While the invention has been illustrated and described in detail in the drawings and foregoing description, such illustration and description are to be considered illustrative or exemplary and not restrictive; the invention is not limited to the disclosed embodiments. Variations to the disclosed embodiments can be understood and effected by those skilled in the art in practicing the claimed invention, from a study of the drawings, the disclosure, and the appended claims. In the claims, the word "comprising" does not exclude other elements, and the indefinite article "a" or "an" does not exclude a plurality. The mere fact that certain measures are recited in mutually different dependent claims does not indicate that a combination of these measures cannot be used to advantage.

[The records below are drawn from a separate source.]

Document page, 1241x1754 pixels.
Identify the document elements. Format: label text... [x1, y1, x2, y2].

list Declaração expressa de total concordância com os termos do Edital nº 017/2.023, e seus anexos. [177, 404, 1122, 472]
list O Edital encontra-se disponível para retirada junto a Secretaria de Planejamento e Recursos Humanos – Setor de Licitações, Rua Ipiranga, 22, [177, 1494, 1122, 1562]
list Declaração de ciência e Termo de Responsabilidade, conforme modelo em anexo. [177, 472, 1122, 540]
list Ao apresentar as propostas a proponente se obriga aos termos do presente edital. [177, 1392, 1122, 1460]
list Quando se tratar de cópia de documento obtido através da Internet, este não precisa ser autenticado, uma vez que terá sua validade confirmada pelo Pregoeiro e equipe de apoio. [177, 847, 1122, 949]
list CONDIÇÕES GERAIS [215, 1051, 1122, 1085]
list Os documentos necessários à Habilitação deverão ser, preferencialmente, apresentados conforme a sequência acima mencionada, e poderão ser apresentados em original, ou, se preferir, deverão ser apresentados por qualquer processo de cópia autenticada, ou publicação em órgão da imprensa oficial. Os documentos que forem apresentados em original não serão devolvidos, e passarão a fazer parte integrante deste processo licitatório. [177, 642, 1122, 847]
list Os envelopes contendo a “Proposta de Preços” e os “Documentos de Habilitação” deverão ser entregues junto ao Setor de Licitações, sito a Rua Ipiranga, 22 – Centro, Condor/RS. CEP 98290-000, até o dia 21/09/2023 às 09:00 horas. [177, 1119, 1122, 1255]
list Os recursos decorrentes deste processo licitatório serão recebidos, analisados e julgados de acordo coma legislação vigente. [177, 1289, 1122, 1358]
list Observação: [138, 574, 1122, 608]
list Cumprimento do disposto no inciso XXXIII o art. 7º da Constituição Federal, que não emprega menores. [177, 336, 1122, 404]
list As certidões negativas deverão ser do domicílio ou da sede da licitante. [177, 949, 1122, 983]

Any reference signs in the claims should not be construed as limiting the scope.

Claims

CLAIMS:

1. Light-emitting module comprising:

- a light- generating layer on a carrier substrate, the light- generating layer containing an electroluminescent compound comprising a metal-organic framework, and

- first and second electrodes between which a voltage can be applied to generate an electric field in at least a part of the light- generating layer, and to generate light from an emissive volume of the light- generating layer,

wherein at least a part of the projected area of the emissive volume on the carrier substrate does not overlap with a projected area of one of the first and second electrodes on the carrier substrate.

2. Light-emitting module according to claim 1, wherein the first and second electrodes are provided on the same side of the light- generating layer.

3. Light-emitting module according to claim 2, wherein the first and second electrodes are formed as interdigitated electrodes.

4. Light-emitting module according to claim 1, wherein the first and second electrodes are provided on opposite sides of the light- generating layer, and wherein at least one of the first and second electrodes is confined to an edge area of the light-generating layer.

5. Light-emitting module according to claim 4, wherein the first electrode is shaped as a plane, and wherein the second electrode is shaped as a frame, the perimeters of the plane and the frame being substantially aligned.

6. Light-emitting module according to claim 4, wherein the first and second electrodes are each shaped as a frame, the perimeters of the frames being substantially aligned.

7. Light-emitting module according to any of the previous claims, wherein the metal-organic framework comprises metallic structural units linked by organic structural units, and wherein the electroluminescent compound further comprises a luminescent moiety that:

(i) is comprised in at least a part of the organic structural units, and/or

(ii) resides in a pore of the metal-organic framework, and/or

(iii) is grafted to a coordinatively unsaturated metal site of the metal-organic framework.

8. Light-emitting device comprising the light-emitting module according to any of the previous claims, and a controller for applying the voltage between the first and second electrodes, wherein the voltage is an AC voltage.

9. Light-emitting device according to claim 8 wherein the AC voltage has a waveform chosen from the group consisting of square waves, triangle waves, and pulsed waves.

10. Light-emitting device according to claim 8 or 9, wherein the AC voltage has a frequency in a range between 100 Hz and 10,000 Hz.